* **Directive**
Return the lines of the listing below unchanged, starting with the line that contains "Калорийность, Белки, Жиры, Углеводы" and going on through the end of the listing. Leave the pictures out of your answer.

[Start of section]

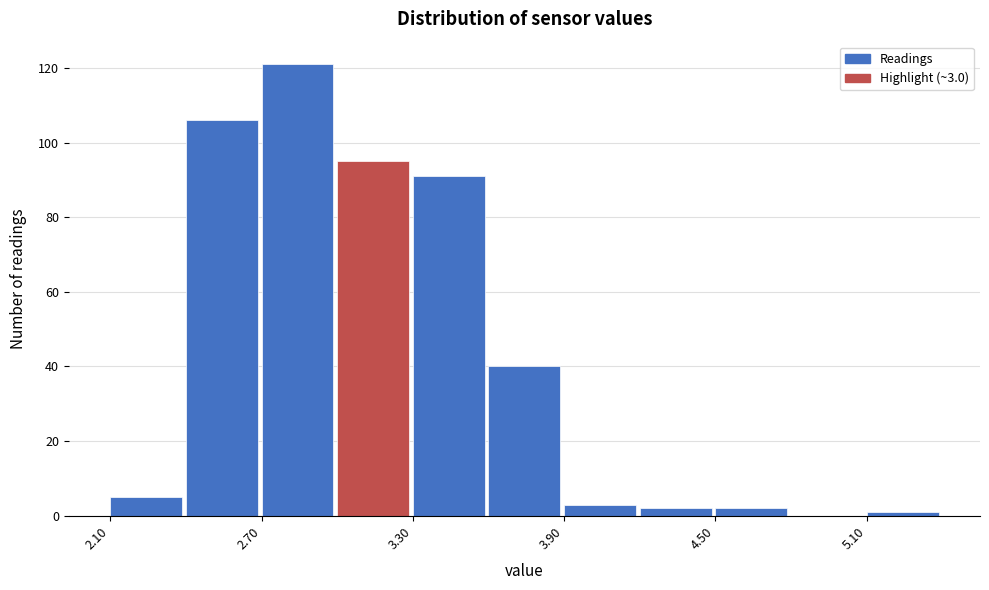

Around what value on the x-axis is the tallest bar? Give the approximate position of its centre, as read against the axis.

2.8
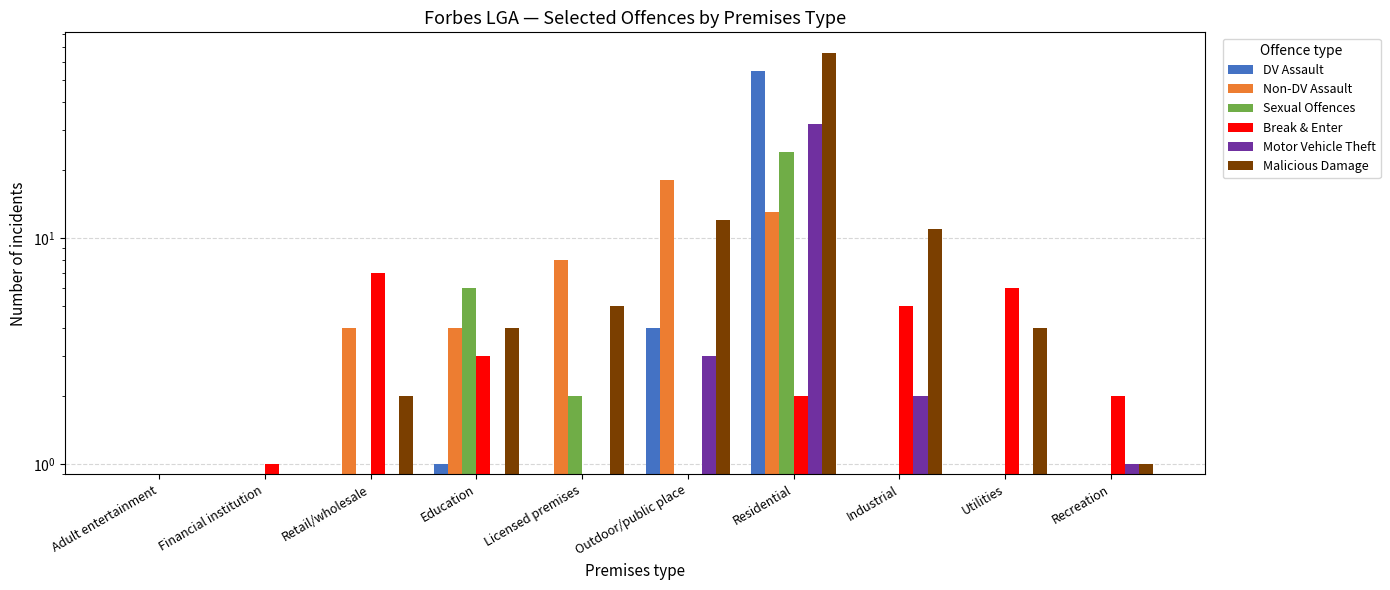

Which category has the highest value in the Non-DV Assault series?

Outdoor/public place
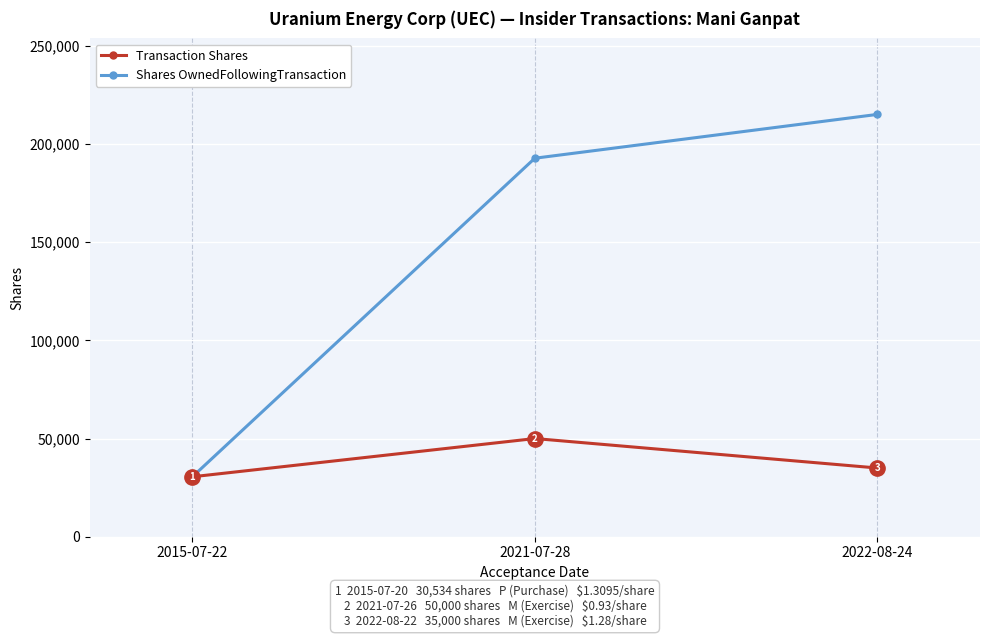

What is the total value across all series at 2022-08-24?

250064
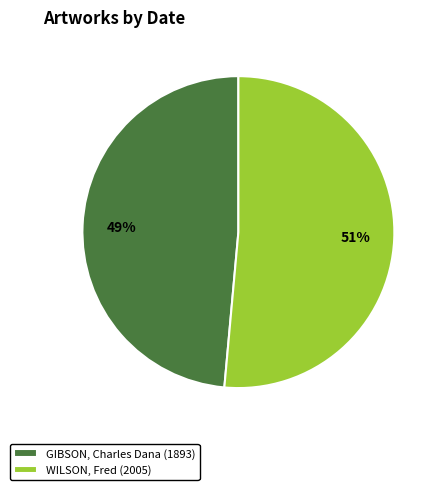

Which category has the smallest portion of the pie?

GIBSON, Charles Dana (1893)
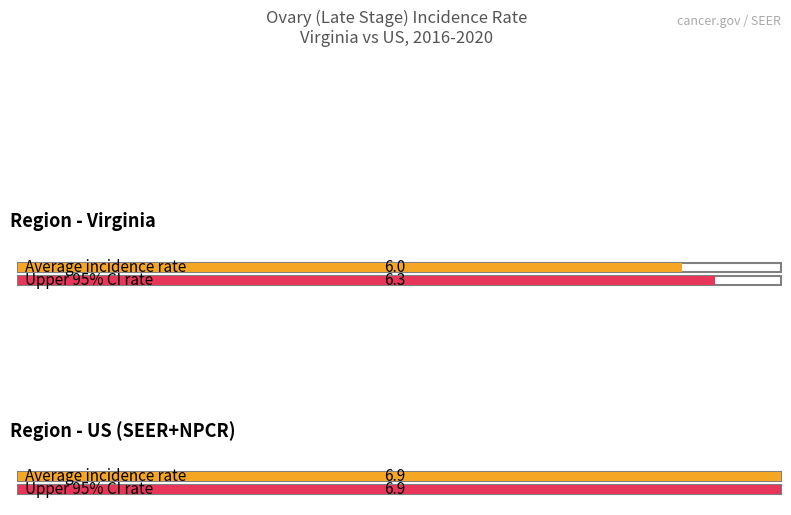

True or false: Age-Adjusted Incidence Rate has a value of 6.0 at Virginia.

True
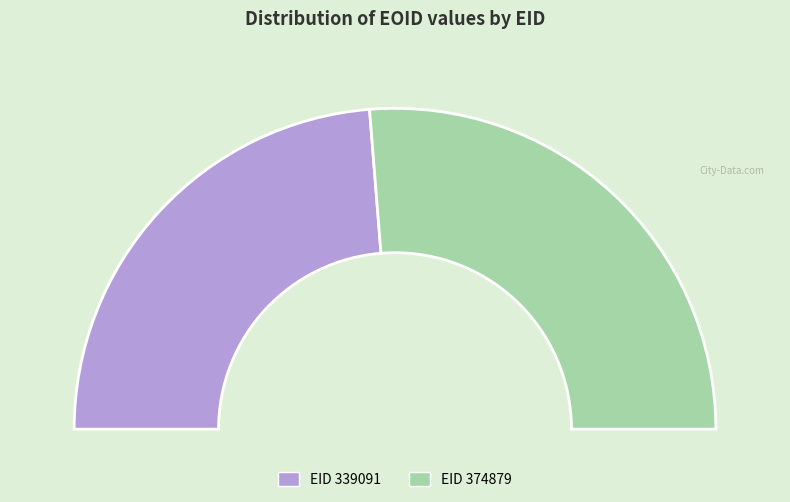

Which slice represents more than half of the pie?

374879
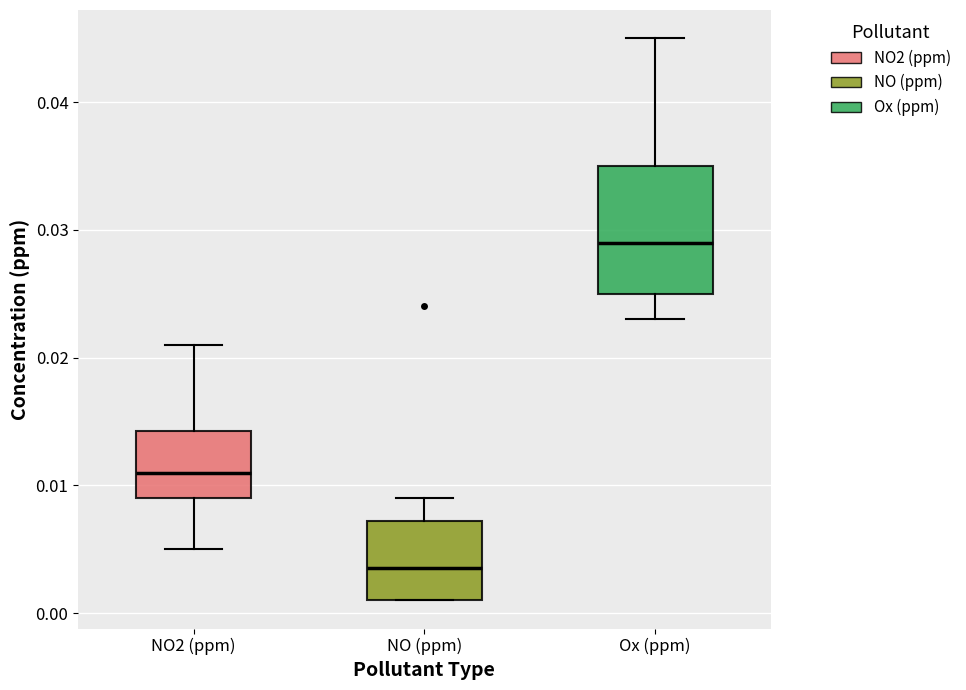

Which box has the lowest median line?

NO (ppm)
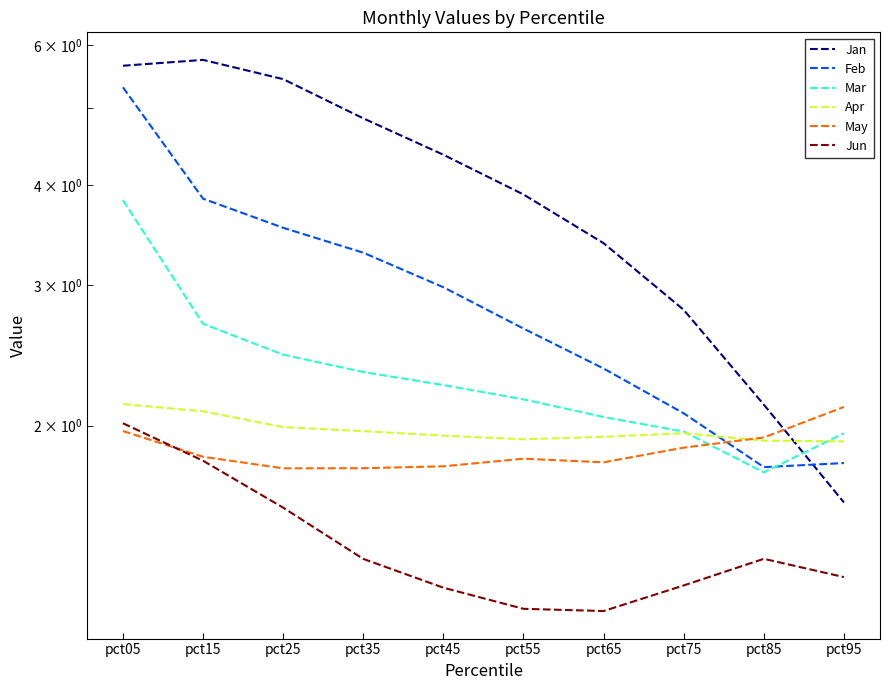

In Feb, how many points are lower than both neighbors (excluding endpoints)?

1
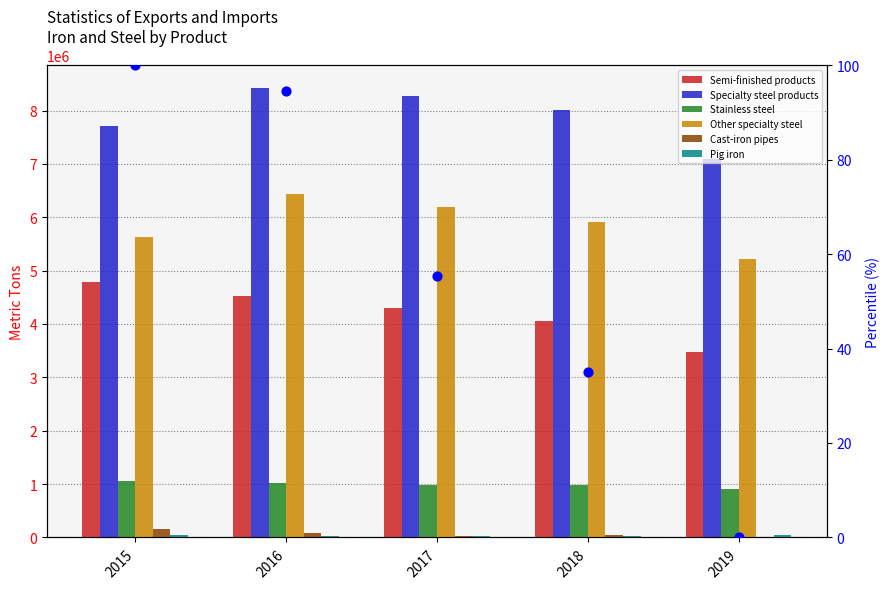

Which series contains the lowest Y value?

Cast-iron pipes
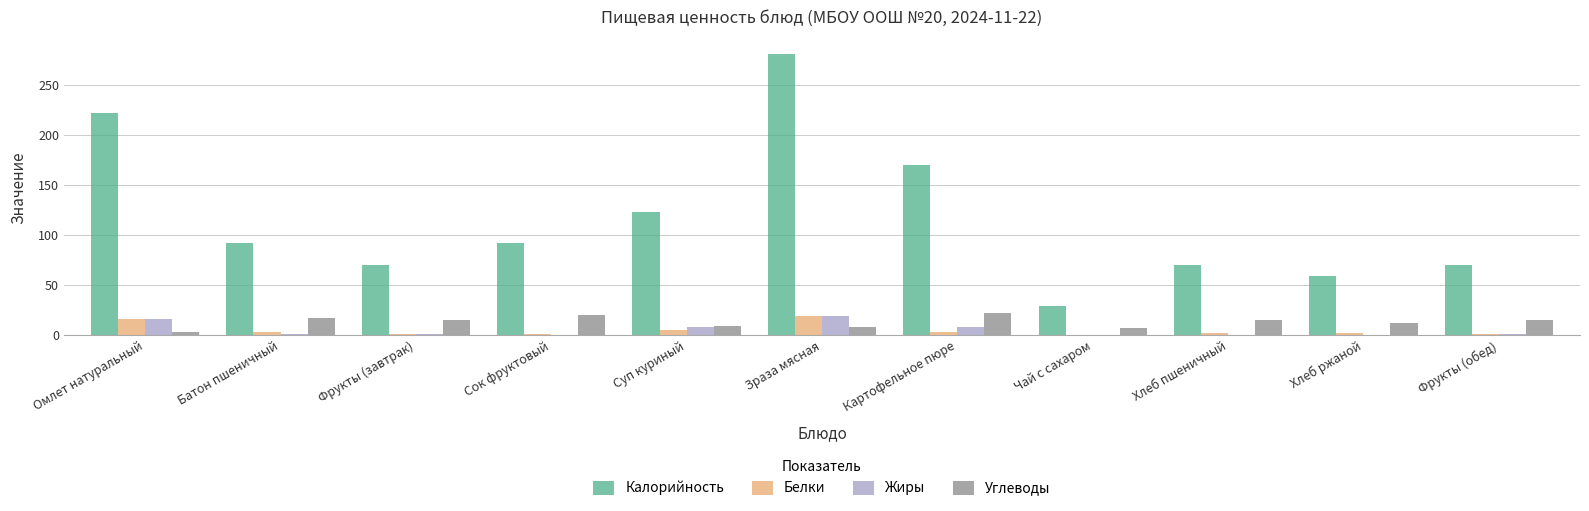

What are all the series names shown in the legend?

Калорийность, Белки, Жиры, Углеводы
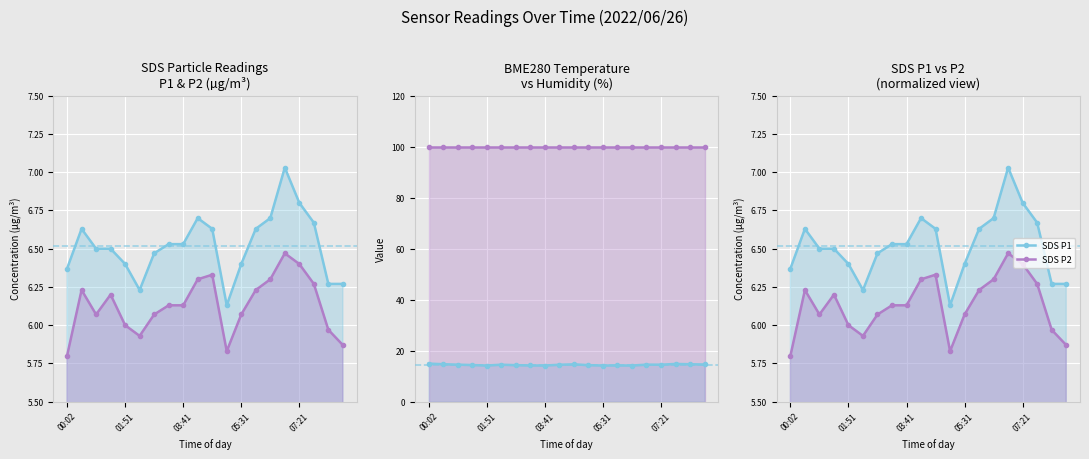

True or false: BME280 Humidity and SDS P2 cross at least once.

False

[End of section]

* **Answer to this exercise**
Калорийность, Белки, Жиры, Углеводы

True or false: BME280 Humidity and SDS P2 cross at least once.

False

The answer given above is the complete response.